(PROVIDED ENTRIES begins)
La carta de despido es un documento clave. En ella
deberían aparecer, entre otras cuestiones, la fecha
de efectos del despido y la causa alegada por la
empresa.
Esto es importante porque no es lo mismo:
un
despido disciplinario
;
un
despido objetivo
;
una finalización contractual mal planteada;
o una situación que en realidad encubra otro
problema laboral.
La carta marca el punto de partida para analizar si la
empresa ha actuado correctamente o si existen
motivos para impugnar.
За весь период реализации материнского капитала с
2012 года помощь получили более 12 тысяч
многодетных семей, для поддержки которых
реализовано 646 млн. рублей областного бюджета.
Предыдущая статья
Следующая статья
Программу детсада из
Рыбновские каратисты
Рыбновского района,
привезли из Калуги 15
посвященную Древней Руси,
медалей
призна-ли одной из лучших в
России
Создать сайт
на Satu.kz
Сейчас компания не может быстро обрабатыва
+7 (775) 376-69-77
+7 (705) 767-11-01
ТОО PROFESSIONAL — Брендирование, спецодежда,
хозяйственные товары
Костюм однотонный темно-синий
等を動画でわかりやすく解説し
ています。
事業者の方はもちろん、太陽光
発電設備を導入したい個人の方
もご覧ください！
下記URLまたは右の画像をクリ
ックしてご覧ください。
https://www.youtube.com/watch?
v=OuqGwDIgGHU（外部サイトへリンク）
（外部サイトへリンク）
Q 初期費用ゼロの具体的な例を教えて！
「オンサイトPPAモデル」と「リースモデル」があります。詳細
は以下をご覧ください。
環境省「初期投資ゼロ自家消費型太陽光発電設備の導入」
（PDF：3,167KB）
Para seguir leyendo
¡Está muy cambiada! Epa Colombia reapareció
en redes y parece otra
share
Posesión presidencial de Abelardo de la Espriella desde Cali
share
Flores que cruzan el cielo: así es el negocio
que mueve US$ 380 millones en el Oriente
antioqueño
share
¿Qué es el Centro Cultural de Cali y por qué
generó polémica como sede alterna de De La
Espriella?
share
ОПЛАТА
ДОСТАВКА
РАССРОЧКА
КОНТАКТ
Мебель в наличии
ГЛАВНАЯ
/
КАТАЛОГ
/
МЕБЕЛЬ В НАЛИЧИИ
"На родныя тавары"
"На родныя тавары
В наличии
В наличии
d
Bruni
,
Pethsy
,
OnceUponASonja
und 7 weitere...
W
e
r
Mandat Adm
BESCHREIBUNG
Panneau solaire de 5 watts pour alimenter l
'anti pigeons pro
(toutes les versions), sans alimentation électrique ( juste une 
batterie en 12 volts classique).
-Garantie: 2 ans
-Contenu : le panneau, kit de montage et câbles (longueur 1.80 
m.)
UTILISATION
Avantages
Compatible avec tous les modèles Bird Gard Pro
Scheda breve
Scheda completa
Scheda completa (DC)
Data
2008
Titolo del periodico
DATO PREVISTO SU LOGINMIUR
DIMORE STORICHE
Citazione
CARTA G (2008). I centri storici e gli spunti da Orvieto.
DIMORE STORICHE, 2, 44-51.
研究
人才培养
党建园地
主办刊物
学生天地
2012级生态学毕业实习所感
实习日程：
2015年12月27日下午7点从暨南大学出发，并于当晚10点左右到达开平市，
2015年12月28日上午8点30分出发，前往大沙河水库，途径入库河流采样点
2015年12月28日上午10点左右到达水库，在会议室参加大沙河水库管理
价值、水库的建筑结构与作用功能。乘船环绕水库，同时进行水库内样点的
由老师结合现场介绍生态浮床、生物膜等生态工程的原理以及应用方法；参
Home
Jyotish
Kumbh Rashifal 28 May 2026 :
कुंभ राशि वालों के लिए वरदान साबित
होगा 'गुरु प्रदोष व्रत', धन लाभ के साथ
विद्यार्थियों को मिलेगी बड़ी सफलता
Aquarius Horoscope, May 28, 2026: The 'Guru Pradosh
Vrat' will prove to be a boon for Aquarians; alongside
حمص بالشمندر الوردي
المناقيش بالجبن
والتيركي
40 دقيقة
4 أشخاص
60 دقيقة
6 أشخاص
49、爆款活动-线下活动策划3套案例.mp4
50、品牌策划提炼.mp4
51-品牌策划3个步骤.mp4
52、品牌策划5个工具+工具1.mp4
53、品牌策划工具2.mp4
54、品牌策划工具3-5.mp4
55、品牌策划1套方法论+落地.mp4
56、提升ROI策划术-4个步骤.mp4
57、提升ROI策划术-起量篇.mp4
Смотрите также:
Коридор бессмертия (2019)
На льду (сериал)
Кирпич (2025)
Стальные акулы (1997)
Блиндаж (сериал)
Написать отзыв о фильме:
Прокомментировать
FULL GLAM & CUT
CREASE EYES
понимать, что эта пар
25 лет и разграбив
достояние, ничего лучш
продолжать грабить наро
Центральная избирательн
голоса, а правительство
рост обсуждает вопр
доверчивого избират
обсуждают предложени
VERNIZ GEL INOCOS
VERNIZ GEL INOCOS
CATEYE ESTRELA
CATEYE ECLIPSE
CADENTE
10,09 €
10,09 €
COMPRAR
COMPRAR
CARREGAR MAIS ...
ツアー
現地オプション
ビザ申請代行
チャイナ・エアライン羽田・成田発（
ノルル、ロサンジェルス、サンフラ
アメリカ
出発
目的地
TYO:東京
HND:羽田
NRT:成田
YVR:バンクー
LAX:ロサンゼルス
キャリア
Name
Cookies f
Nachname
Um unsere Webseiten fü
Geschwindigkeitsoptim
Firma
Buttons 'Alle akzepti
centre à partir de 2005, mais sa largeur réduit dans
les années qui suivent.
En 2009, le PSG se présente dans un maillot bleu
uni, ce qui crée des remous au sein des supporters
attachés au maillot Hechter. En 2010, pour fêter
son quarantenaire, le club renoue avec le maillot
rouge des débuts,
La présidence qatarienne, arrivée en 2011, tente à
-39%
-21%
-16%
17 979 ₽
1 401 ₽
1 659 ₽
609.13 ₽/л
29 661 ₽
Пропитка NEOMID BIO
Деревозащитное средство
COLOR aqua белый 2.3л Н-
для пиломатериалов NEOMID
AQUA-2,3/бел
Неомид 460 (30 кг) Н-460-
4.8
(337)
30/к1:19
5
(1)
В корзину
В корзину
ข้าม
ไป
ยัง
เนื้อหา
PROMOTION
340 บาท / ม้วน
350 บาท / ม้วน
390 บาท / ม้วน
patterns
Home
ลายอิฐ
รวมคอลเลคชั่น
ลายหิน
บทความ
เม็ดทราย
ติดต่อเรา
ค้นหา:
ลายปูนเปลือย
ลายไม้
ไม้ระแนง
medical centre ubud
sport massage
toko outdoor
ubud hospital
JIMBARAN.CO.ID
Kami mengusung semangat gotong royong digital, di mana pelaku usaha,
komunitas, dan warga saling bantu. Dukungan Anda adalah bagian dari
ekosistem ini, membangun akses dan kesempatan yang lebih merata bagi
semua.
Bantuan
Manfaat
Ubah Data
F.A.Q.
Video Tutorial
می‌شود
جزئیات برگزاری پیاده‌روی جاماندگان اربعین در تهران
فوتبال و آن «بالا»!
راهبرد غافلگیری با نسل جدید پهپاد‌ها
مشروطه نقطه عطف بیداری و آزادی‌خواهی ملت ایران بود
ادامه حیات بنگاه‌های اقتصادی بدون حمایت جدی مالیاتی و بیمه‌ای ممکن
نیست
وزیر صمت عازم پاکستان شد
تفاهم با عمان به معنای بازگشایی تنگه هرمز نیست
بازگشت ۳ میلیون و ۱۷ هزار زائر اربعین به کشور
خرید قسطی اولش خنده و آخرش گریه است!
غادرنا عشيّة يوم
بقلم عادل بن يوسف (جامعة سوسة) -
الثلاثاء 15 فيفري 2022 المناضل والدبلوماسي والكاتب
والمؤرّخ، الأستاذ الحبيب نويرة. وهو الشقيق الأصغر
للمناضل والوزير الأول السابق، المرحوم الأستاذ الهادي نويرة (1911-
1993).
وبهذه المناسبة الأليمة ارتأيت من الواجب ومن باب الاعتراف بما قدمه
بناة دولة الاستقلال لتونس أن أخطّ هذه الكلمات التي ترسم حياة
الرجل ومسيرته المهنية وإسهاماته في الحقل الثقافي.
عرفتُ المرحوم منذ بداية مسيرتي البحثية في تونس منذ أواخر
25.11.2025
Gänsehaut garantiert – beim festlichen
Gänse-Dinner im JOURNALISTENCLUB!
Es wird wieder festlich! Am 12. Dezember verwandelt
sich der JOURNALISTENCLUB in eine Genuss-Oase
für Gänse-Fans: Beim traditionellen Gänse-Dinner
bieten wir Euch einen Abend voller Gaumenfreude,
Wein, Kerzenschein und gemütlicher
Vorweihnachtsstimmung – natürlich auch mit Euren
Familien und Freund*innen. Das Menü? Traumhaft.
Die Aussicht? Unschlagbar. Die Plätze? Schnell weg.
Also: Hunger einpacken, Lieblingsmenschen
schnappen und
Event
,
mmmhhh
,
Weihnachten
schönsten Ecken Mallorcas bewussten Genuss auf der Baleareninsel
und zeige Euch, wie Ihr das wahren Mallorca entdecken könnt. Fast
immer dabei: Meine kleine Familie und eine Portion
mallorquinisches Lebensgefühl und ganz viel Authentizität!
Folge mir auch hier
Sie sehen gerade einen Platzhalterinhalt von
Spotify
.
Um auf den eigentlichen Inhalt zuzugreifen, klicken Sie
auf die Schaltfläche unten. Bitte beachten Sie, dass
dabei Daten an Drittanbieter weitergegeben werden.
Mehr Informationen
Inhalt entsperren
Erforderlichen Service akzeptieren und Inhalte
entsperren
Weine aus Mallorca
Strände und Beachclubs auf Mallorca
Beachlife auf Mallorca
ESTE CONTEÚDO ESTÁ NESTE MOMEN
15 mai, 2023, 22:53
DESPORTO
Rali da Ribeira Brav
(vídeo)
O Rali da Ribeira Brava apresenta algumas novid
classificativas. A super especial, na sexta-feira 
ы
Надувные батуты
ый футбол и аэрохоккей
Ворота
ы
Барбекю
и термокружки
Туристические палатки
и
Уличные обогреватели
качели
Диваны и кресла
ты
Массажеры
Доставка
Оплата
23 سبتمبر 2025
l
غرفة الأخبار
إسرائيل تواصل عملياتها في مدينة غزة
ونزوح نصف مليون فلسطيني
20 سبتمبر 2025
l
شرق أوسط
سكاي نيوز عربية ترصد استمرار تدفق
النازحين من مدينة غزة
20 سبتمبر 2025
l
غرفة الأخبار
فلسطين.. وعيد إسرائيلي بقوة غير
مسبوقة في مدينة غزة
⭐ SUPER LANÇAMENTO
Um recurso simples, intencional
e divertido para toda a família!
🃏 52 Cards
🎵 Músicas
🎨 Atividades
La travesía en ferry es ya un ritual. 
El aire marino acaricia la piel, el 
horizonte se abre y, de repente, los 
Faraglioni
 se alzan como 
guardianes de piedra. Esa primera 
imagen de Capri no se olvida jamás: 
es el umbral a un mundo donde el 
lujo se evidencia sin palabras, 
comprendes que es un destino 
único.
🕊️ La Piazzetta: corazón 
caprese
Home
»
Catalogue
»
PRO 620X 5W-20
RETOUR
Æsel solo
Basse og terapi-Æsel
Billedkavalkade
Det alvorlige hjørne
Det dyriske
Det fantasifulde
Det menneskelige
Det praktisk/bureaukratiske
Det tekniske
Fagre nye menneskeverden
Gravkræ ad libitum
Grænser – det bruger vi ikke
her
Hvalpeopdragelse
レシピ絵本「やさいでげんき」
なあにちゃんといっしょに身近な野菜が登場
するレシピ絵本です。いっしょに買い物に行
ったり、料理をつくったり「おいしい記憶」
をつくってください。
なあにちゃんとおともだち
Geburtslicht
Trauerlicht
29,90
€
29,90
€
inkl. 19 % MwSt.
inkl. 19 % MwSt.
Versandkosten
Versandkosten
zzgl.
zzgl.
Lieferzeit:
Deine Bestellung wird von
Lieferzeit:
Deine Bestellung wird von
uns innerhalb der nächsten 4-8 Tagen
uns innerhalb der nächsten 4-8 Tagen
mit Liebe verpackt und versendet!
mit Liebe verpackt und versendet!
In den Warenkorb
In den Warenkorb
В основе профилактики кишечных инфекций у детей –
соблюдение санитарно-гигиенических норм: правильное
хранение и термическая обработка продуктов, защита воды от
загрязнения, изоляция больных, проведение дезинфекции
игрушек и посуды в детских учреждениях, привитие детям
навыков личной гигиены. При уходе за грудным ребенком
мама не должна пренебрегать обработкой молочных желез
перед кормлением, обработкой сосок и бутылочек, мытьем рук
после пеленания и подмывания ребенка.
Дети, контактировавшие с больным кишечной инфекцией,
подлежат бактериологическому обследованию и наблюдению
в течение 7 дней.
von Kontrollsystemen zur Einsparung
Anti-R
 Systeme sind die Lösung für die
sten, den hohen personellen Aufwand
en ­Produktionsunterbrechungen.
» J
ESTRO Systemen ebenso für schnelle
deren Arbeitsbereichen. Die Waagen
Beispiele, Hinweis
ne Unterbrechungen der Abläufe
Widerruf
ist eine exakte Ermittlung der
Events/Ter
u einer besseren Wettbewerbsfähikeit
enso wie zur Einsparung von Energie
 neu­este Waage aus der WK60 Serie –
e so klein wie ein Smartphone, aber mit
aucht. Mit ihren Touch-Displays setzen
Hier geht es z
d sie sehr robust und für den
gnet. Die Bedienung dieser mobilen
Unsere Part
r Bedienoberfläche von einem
(PROVIDED ENTRIES ends)
=== ABOUT THIS TASK ===
Please reproduce exactly the lines above, beginning with the first and ending with the line that contains "problema laboral.", and include nothing outside that range.

=== WORKED SOLUTION ===
La carta de despido es un documento clave. En ella
deberían aparecer, entre otras cuestiones, la fecha
de efectos del despido y la causa alegada por la
empresa.
Esto es importante porque no es lo mismo:
un
despido disciplinario
;
un
despido objetivo
;
una finalización contractual mal planteada;
o una situación que en realidad encubra otro
problema laboral.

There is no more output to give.